Aujourd'hui, j'ai lu Comment j'ai vidé la maison de mes parents, de Lydia Flem. Il y a quelques jolies trouvailles, ''peut-on prendre sans conquérir'', mais globalement, j'ai trouvé qu'on y explorait le thème de la filiation sans aller en profondeur, de manière peut-être un peu superficielle. Si elle fait une différence fondamentale entre 'héritage' et 'leg', j'ai l'impression que le choix narratif de passer par les objets reçus pour atteindre une certaine universalité distille l'importance du leg, justement, de valeurs, d'attitudes, par les parents.
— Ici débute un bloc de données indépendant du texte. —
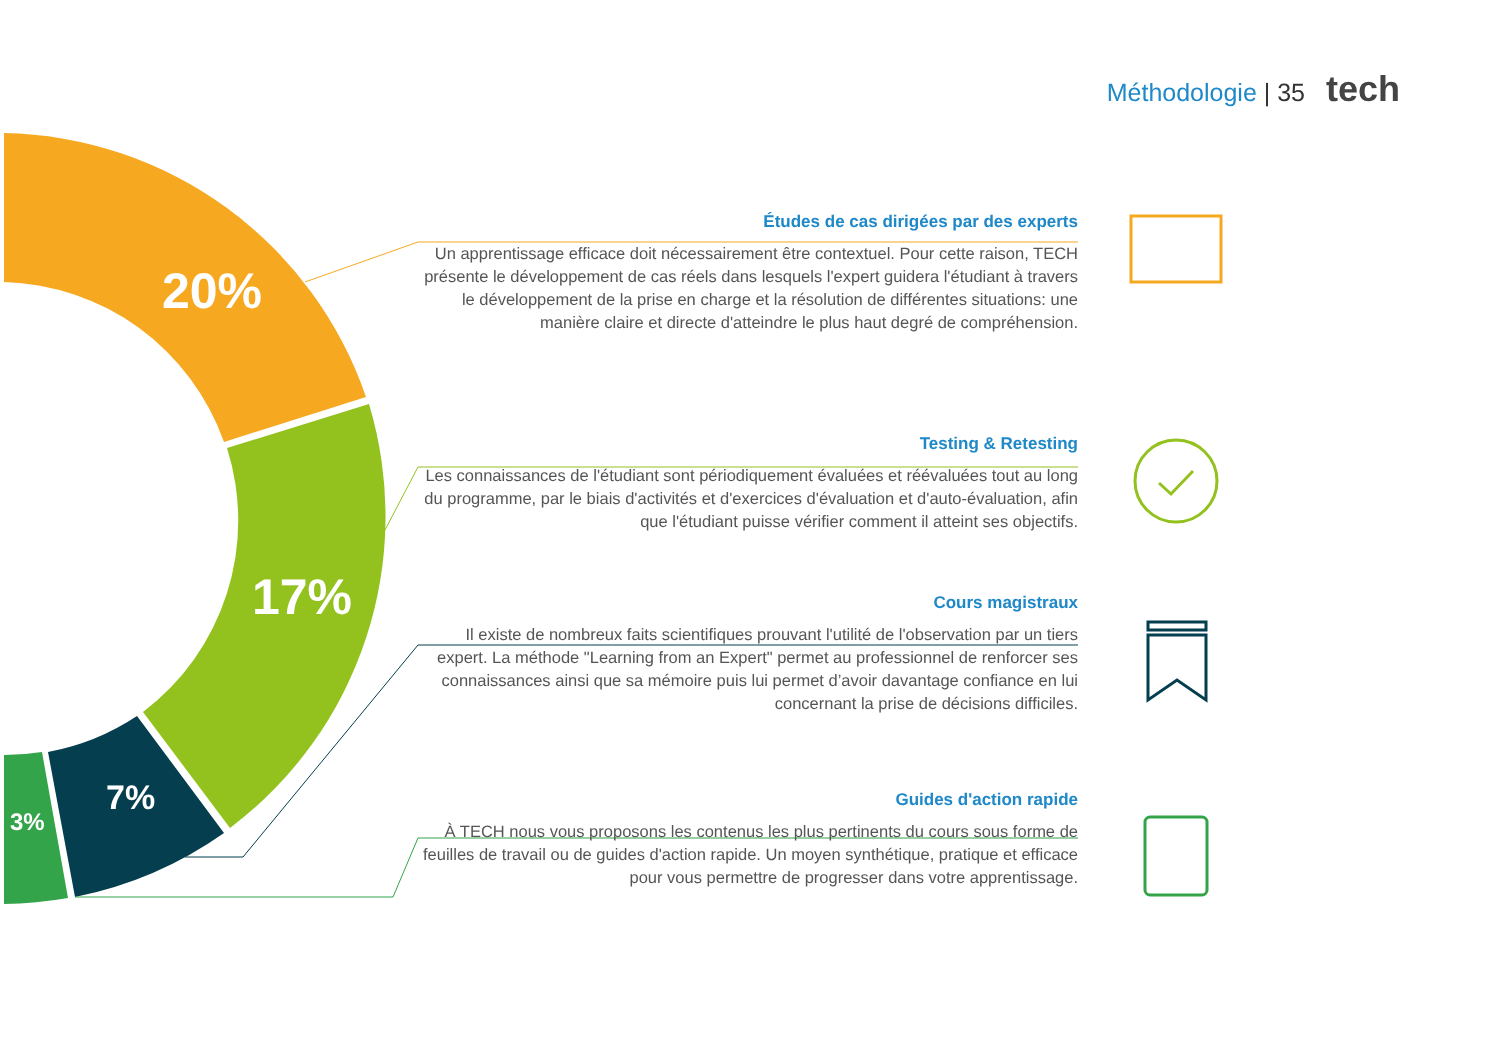Méthodologie | 35 tech
20%
17%
7%
3%
Études de cas dirigées par des experts
Un apprentissage efficace doit nécessairement être contextuel. Pour cette raison, TECH présente le développement de cas réels dans lesquels l'expert guidera l'étudiant à travers le développement de la prise en charge et la résolution de différentes situations: une manière claire et directe d'atteindre le plus haut degré de compréhension.
Testing & Retesting
Les connaissances de l'étudiant sont périodiquement évaluées et réévaluées tout au long du programme, par le biais d'activités et d'exercices d'évaluation et d'auto-évaluation, afin que l'étudiant puisse vérifier comment il atteint ses objectifs.
Cours magistraux
Il existe de nombreux faits scientifiques prouvant l'utilité de l'observation par un tiers expert. La méthode "Learning from an Expert" permet au professionnel de renforcer ses connaissances ainsi que sa mémoire puis lui permet d’avoir davantage confiance en lui concernant la prise de décisions difficiles.
Guides d'action rapide
À TECH nous vous proposons les contenus les plus pertinents du cours sous forme de feuilles de travail ou de guides d'action rapide. Un moyen synthétique, pratique et efficace pour vous permettre de progresser dans votre apprentissage.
Cela ne m'a pas paru une lecture vaine, quand même, pas du tout, mais j'aurais pris le triple de ce que ce livre m'a donné.
J'ai commencé Close to the knives de David Wojnarowicz, toujours pour mon cours des Récits de soi et mouvance du sida. J'ai choisi de le lire en anglais et je suis bien heureuse de ma décision : je crois qu'en français les grandes envolées lyriques m'auraient tapé sur les nerfs ( mais j'avoue présupposer un peu facilement que la traduction française n'aurait pas rendue justice au texte premier, ce qui est injuste ). En anglais, c'est plutôt grandiose, ça me parait fouillé et profond, même si sa manie de toujours se référer à des instances artistiques ( oh, this makes me thought to Genet, to Seurat, to Prevert, ok, c'est bon, on a compris que tu es cultivé, monsieur) est agacante. J'ai hâte d'avancer.
Je commence Des histoires vraies, de Sophie Calle, que j'avais envie de lire depuis longtemps et les cours me donnent un bon prétexte pour en prendre le temps.